Feature request/proposal: Add a few more async query apis

I recently spent some time in our oldest rails application trying to optimize various endpoints that fire a lot of queries, by using the relatively new #load_async method.

I had some success but there are (and I’m sure I’m not the only one in this situation) a lot of queries that are simply not structured as pure ActiveRecord queries, or are otherwise not amenable to the APIs available.

We have not upgraded to 7.1 yet so I did not attempt to use any of the other async_* methods but I was poking around our code trying to figure out if it would even be helpful. I concluded that these methods (from here):

  • async_count
  • async_sum
  • async_minimum
  • async_maximum
  • async_average
  • async_pluck
  • async_pick
  • async_find_by_sql
  • async_count_by_sql

…did not fit most of our code, and so I would like to make the case for additional APIs I believe would be the most useful.

I hope this provides a useful perspective on the async query API.

async_find_by

Sometimes the code looks like this:

something1 = Something.find_by(...)
something2 = Something.find_by(...)
something4 = Something.where(...).join(...).etc.load_async
something3 = Something.find_by(...)

# ...

Where we have find_by queries interspersed with larger ones.

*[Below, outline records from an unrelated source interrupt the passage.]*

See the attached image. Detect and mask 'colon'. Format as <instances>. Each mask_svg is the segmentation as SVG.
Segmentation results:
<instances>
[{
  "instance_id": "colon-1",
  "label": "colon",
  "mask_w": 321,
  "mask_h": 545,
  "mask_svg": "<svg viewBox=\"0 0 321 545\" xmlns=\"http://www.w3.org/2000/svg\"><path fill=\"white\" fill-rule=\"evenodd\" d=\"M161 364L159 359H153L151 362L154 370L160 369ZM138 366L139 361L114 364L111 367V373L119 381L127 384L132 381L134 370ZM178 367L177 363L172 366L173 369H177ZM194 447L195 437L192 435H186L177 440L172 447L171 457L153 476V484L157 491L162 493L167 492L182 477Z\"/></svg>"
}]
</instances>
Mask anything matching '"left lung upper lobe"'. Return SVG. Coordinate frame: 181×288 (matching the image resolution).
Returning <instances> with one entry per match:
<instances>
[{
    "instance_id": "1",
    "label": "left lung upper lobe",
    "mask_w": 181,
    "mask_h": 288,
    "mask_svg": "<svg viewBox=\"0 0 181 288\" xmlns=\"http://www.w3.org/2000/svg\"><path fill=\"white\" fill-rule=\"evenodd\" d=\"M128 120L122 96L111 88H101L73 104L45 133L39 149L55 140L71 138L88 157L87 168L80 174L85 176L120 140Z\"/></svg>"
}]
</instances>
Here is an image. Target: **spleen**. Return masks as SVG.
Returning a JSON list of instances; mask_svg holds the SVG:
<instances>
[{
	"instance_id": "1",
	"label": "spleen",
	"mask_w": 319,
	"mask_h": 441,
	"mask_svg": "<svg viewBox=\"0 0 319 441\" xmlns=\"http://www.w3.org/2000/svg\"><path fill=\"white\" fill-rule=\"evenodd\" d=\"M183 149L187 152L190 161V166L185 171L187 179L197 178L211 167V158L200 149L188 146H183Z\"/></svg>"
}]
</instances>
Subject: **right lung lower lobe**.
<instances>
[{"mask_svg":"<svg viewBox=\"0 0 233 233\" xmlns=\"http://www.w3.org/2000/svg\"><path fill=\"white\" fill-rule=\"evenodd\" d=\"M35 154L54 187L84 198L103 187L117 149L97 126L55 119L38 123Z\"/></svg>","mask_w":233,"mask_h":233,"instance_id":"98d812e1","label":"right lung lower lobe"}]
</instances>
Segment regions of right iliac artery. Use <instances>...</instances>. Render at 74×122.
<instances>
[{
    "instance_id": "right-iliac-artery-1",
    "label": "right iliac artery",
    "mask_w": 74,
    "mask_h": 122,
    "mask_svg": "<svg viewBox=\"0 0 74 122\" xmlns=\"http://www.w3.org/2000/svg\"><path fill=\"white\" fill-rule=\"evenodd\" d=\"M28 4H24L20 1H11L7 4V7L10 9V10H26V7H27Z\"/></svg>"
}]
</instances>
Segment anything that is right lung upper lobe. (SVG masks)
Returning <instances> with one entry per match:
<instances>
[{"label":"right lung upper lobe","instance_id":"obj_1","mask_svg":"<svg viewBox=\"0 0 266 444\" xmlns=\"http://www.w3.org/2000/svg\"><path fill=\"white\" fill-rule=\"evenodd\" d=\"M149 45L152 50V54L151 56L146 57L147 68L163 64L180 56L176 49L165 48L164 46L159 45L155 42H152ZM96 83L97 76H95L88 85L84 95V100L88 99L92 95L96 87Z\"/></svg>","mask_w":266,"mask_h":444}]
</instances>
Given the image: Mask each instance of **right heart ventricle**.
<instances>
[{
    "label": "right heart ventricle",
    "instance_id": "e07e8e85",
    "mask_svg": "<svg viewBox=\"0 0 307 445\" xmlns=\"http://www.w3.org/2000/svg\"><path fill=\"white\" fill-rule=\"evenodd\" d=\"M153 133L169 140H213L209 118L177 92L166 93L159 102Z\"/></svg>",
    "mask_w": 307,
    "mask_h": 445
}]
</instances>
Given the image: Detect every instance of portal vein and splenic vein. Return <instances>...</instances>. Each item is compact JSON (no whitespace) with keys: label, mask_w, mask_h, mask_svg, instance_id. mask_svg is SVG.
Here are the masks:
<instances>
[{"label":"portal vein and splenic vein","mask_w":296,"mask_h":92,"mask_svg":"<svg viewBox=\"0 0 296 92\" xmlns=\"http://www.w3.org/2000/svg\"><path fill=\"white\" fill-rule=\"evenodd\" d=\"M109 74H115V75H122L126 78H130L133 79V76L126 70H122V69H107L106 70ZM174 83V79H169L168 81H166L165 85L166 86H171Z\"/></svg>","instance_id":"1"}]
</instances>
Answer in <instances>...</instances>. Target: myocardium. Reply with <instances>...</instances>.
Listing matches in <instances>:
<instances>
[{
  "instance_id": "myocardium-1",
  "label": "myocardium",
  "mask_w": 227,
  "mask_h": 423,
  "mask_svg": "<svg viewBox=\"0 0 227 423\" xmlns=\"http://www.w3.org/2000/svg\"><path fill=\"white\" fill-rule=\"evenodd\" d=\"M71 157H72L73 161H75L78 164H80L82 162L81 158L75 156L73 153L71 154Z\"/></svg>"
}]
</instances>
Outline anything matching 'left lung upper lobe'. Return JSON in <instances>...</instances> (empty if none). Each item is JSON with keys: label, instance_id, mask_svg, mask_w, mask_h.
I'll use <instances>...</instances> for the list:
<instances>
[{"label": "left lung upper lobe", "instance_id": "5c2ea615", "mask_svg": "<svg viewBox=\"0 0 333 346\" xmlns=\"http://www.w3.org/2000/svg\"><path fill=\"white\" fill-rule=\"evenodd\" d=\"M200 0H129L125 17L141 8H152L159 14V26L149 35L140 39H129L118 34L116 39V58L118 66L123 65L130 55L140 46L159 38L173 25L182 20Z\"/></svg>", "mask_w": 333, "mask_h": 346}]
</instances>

The rails app could fire all the find_by queries while the larger one was processing if only async_find_by existed:

something4 = Something.where(...).join(...).etc.load_async
something1_promise = Something.async_find_by(...)
something2_promise = Something.async_find_by(...)
something3_promise = Something.async_find_by(...)

# at some point later, wait for the queries
something1 = something1_promise.value
something2 = something2_promise.value
something3 = something3_promise.value

The workaround here is to refactor to a where().limit(1):

something4 = Something.where(...).join(...).etc.load_async

something1_query = Something.where(...).limit(1).load_async
something2_query = Something.where(...).limit(1).load_async
something3_query = Something.where(...).limit(1).load_async

something1 = something1_query.first
something2 = something2_query.first
something3 = something3_query.first

async_execute

We use ApplicationRecord.connection.execute to run raw sql, perhaps more often than is advisable. This makes #load_async rather lackluster when you have the following situation:

q1 = Something.where(...).load_async
stuff1 = ApplicationRecord.connection.execute(<<~SQL)
  SELECT lots_of_sql FROM eons_ago;
SQL
q2 = Something.where(...).load_async
stuff2 = ApplicationRecord.connection.execute(<<~SQL)
  SELECT lots_of_sql FROM eons_ago;
SQL
q3 = Something.where(...).load_async

It would be nice to have #async_execute for this situation:

q1 = Something.where(...).load_async
stuff1_promise = ApplicationRecord.connection.async_execute(<<~SQL)
  SELECT lots_of_sql FROM eons_ago;
SQL
q2 = Something.where(...).load_async
stuff2_promise = ApplicationRecord.connection.async_execute(<<~SQL)
  SELECT lots_of_sql FROM eons_ago;
SQL
q3 = Something.where(...).load_async

# at some point later, wait for the queries
stuff1 = stuff1_promise.value
stuff2 = stuff2_promise.value

Not in the least because those raw queries are likely the longest-running compared to the (usually smaller) activerecord queries.

Rails.async { ... }

We also have situations that look like this:

something1 = Something.where(...).join(...).etc.load_async
something2 = Something.get_the_thing2
something3 = Something.get_the_thing3
something4 = Something.get_the_thing4

But to make matters worse, the helper methods don’t simply return ActiveRecord queries (relations), they actually process the data a bit in ruby:

def get_the_thing2
  Something.where(...).join(...)
    .map do |record| # this makes it pointless to throw #load_async in here
      # do stuff...
    end
end

And of course sometimes they are raw queries:

def get_the_thing3
  result = ApplicationRecord.connection.execute(<<~SQL)
    SELECT async FROM rails;
  SQL

  # async_execute wouldn't help because we couldn't resist the tempation of massaging the data a bit inside this method
  result.map do |record|
    # do stuff...
  end
end

If only I could throw arbitrary ruby code onto the background thread:

something1 = Something.where(...).join(...).etc.load_async
something2_promise = Rails.async do
  Something.get_the_thing2
end
something3_promise = Rails.async do
  Something.get_the_thing3
end
something4_promise = Rails.async do
  Something.get_the_thing4
end

# at some point later, wait for the queries
something2 = something2_promise.value
something3 = something3_promise.value
something4 = something4_promise.value

This idea raises many questions, but would undoubtedly be very powerful.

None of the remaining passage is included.